My paintings generally fall into two categories: narrative images that use (mostly) Animals to suggest stories and allude to symbolic relationships, and Landscape images that focus more obviously on formal and painterly concerns while serving as a record of dwelling in and traveling through various locales in the U.S. and abroad.  Click on an image above to see more paintings in each category, or scroll down to read a bit more about why artworks are/ought to be more than either just pretty bits of decoration or platforms for personal expression.


“Whatever is conveyed by and impressed upon our senses is that which will be best represented in our minds; and since sight is the sharpest sense of all, even what we hear with our ears or think in our thoughts is best held in our minds if conveyed to our memory through the mediation of the eyes.  Therefore, things we cannot actually see can still be mentally marked by form or figure or image, and we can possess as if by seeing what we could otherwise hardly imagine.
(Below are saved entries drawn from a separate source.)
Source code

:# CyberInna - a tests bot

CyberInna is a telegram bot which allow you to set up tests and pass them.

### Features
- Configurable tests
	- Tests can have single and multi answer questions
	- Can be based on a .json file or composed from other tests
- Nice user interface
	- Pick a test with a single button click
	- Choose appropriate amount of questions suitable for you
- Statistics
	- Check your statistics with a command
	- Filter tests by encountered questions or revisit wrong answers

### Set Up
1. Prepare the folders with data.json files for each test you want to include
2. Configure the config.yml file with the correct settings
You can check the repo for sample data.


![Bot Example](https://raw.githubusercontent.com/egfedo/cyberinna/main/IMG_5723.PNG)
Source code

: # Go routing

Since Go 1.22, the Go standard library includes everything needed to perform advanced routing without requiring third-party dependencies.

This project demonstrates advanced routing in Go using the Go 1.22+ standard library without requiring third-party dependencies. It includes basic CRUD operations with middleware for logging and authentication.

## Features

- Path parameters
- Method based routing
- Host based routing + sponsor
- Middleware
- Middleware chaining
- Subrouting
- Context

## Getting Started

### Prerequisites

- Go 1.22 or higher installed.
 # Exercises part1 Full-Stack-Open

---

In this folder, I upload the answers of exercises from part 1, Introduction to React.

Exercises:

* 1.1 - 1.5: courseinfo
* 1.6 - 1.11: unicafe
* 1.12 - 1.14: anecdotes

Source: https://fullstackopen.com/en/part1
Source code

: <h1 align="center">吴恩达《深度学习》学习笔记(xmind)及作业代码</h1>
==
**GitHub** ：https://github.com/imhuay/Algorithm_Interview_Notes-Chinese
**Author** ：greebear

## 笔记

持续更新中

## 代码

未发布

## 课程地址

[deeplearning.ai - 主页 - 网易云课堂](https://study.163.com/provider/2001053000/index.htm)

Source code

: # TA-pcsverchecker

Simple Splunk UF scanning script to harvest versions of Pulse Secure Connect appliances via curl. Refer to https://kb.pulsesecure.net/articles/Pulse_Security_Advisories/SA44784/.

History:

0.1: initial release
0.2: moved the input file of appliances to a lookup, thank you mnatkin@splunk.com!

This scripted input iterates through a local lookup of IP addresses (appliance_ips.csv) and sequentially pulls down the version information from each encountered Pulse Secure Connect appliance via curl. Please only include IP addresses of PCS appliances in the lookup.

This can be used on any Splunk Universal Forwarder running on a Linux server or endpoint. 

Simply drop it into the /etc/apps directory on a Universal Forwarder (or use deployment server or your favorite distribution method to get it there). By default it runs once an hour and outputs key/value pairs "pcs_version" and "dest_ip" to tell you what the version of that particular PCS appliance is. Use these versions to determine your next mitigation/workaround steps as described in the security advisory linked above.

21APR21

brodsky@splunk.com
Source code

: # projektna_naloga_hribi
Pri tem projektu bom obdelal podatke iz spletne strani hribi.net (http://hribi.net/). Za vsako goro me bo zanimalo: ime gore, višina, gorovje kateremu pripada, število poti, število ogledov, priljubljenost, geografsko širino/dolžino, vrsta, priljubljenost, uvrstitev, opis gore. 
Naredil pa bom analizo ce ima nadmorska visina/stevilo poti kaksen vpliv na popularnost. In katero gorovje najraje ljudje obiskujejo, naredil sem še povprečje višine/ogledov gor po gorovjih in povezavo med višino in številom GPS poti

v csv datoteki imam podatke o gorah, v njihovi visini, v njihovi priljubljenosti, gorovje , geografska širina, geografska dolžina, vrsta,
Yet—just as with everything that falls under our gaze—these forms or images must have a home, for indeed we can hardly conceive of an object without it being in a place.

                            —Cicero, De Oratore, II. lxxxvii, 357-358.

        As is suggested by the excerpt above, paintings and other tangible works of art retain an unparalleled power to help fix and recall personal, family, and cultural identity. Especially in a society marked by endless and easy reproduction of ephemeral images, the power of visible signs to ground abstract ideas and memory is most powerful when the signs are, themselves, both concrete and grounded in the physical context of daily life: the spaces in which it is lived.  While the most familiar instance of this dynamic occurs in the display of small paintings in the home, artworks in commercial locations and (classically) in sacred spaces can also contribute to a rich ecology of signs for those who work or worship there.  In each case, however, the richness of meaning pertaining to the work of art is only fully realized as a collaboration between the artist and those who “make it their own” on an on-going basis.  Though some artists ascribe to an ideal of remaining aloof from such negotiation and claim either to be the sole source of meaning or, conversely, disavow any interest in this process of signification once the painting leaves the studio or gallery, a goal of my creative practice is to live out and encourage in others an integrated understanding of how artworks both shape and are shaped by the flows of meaning that swirl in specific local settings.  That goal translates into a dual commitment: to make paintings scaled for and shown in intimate spaces as well as public ones, and to speak for and about the importance of re-integrating artworks and artists into the culture in which they are called to serve.